Element and region data:
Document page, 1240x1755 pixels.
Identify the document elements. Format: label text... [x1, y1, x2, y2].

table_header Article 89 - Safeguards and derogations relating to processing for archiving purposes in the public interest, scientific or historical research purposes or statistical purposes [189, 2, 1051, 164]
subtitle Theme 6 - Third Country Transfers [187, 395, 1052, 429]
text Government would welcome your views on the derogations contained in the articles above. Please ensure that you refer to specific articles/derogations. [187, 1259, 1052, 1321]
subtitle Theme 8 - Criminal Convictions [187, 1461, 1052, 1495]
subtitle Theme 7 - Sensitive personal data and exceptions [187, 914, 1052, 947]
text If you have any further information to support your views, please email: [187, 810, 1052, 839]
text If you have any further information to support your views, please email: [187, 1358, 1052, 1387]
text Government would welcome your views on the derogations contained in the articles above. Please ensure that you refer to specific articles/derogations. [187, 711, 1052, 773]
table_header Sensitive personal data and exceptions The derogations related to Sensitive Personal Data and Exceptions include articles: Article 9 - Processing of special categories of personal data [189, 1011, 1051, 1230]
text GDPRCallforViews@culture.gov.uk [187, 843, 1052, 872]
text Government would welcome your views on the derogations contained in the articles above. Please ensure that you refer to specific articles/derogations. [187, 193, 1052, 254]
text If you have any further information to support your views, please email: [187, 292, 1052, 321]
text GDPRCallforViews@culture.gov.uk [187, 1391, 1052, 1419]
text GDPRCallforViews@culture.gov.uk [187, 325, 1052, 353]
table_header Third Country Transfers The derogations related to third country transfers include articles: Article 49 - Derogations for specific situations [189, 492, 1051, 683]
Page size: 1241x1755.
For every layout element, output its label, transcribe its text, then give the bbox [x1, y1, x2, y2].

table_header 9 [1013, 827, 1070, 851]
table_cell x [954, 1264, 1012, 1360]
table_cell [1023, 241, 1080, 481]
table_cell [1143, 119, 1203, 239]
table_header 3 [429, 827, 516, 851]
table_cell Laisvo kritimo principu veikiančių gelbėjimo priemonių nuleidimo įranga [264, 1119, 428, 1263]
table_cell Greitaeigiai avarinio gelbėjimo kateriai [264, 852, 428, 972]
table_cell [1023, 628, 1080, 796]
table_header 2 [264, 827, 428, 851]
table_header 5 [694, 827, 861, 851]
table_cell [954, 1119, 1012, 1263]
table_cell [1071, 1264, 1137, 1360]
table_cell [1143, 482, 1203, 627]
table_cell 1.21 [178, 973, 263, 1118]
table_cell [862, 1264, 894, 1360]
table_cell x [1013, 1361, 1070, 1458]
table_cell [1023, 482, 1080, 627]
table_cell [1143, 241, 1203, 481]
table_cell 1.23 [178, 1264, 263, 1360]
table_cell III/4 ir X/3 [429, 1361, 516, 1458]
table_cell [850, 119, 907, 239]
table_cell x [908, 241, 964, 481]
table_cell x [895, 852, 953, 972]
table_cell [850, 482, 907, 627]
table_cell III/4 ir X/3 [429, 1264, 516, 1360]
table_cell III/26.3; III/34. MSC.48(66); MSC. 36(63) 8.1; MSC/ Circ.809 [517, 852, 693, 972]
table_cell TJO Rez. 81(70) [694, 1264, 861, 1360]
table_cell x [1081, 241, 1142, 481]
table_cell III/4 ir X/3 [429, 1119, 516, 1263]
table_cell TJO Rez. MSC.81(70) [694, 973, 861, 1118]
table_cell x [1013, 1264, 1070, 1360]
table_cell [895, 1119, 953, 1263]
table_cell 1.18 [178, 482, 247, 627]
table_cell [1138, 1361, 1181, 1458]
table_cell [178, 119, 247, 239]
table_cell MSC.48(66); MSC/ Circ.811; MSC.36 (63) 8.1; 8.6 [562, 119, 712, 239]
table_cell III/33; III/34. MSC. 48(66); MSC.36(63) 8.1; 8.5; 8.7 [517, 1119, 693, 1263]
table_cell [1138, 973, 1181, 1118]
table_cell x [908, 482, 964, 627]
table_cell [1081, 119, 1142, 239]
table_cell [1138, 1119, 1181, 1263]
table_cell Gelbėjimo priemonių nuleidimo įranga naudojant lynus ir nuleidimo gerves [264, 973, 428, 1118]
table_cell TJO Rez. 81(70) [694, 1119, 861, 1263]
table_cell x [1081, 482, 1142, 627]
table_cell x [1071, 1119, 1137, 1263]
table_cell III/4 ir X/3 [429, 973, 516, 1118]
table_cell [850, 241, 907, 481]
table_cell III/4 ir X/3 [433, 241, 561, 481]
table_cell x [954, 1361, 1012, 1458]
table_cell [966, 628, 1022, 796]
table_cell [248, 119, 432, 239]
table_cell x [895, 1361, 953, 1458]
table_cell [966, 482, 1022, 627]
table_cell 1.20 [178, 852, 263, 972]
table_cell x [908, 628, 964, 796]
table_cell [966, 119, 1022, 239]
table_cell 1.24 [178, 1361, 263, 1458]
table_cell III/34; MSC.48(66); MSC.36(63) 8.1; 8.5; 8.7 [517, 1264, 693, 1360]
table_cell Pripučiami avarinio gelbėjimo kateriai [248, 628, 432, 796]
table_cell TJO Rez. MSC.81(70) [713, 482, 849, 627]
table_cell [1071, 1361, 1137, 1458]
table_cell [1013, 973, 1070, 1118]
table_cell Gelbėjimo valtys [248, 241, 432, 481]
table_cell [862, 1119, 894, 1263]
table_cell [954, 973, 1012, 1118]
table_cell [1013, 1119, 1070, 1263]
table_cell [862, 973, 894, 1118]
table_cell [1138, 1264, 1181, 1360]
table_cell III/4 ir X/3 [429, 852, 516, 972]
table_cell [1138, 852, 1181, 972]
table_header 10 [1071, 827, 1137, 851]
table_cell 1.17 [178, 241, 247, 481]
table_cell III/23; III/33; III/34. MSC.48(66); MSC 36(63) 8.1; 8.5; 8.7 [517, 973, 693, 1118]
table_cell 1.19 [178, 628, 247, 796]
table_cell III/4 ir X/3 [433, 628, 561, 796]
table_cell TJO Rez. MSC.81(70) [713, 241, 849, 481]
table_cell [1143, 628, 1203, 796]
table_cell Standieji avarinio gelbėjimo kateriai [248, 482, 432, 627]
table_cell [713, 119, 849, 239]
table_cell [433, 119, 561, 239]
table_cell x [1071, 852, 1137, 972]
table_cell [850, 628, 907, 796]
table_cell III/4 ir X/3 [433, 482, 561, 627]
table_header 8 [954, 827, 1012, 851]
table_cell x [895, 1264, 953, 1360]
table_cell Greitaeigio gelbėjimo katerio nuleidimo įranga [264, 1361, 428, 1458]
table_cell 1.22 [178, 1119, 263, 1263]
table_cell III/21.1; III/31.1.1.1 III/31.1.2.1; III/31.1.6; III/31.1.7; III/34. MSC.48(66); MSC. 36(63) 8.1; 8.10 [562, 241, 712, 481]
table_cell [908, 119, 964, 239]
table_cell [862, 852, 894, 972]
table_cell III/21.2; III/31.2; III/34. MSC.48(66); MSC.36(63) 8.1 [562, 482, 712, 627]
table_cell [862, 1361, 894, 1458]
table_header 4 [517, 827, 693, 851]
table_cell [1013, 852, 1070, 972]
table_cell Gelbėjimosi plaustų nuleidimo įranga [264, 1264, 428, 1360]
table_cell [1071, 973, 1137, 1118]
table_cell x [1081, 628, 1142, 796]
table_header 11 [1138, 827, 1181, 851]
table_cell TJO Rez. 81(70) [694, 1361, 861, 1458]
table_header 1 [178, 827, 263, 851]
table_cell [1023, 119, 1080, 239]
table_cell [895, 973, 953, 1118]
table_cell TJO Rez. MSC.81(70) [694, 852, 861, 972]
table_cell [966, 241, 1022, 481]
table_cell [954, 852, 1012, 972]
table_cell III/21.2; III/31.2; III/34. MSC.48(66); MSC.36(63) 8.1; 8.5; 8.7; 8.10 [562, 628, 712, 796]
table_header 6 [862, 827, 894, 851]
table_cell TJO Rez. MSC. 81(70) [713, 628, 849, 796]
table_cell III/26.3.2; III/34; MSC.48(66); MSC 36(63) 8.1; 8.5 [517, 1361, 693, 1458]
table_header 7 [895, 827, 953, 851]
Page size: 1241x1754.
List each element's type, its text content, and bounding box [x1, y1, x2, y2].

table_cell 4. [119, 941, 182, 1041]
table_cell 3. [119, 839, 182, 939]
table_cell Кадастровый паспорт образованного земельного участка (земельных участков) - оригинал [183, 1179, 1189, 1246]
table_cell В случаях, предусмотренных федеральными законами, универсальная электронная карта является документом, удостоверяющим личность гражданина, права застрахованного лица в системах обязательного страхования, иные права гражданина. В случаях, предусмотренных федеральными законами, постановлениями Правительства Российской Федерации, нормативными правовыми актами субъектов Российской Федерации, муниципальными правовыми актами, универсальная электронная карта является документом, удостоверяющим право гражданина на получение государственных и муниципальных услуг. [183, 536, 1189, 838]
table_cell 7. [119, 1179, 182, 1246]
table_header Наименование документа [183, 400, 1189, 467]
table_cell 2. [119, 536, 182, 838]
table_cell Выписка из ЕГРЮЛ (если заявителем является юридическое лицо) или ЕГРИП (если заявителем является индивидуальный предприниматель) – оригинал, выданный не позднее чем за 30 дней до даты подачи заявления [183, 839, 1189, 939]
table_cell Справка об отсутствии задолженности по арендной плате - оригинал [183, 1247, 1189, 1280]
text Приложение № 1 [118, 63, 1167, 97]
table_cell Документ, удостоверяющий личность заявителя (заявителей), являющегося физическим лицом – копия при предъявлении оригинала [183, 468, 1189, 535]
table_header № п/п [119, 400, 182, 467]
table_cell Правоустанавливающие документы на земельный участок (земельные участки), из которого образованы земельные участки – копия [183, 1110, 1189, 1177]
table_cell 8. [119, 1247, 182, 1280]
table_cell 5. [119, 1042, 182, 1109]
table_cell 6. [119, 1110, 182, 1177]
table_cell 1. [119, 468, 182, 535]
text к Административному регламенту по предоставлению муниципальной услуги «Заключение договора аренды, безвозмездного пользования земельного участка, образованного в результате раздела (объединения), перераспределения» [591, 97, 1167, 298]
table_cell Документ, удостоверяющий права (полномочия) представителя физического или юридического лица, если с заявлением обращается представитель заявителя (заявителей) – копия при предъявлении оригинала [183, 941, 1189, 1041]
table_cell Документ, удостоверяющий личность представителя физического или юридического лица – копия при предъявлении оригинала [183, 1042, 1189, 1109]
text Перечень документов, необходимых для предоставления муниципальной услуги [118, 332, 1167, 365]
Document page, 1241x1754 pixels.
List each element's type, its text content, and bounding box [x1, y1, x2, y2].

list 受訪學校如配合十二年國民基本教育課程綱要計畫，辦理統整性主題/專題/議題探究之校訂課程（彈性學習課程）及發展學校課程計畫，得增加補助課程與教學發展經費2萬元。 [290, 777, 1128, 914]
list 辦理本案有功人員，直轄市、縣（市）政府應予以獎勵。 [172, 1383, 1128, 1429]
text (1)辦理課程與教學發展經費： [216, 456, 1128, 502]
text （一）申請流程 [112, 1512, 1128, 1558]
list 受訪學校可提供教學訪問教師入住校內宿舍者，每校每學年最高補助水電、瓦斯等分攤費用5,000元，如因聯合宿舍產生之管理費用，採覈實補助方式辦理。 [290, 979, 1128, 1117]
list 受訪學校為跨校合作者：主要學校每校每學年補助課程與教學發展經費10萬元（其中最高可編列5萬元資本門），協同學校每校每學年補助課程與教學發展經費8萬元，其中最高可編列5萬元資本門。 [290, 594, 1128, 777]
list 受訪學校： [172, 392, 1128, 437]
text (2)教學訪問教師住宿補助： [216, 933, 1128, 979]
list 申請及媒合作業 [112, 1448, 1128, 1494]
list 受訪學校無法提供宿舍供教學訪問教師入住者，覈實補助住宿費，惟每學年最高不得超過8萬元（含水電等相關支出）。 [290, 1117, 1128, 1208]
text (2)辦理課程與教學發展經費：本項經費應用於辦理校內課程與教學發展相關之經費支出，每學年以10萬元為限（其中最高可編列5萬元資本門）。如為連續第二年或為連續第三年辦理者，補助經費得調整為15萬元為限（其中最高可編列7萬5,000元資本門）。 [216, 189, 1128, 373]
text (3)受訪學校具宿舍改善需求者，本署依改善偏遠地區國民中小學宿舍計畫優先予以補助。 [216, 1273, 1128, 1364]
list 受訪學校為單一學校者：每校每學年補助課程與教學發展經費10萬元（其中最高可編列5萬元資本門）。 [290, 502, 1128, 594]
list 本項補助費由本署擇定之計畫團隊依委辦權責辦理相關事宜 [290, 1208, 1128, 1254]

**YOUR INSTRUCTIONS:** Convert the stretch from the line containing "table_header Article 89" through the line containing "subtitle Theme 6" into a JSON list of strings, one string per line, omitting any blank lines.

**ANSWER TO THIS EXERCISE:**
[
  "table_header Article 89 - Safeguards and derogations relating to processing for archiving purposes in the public interest, scientific or historical research purposes or statistical purposes [189, 2, 1051, 164]",
  "subtitle Theme 6 - Third Country Transfers [187, 395, 1052, 429]"
]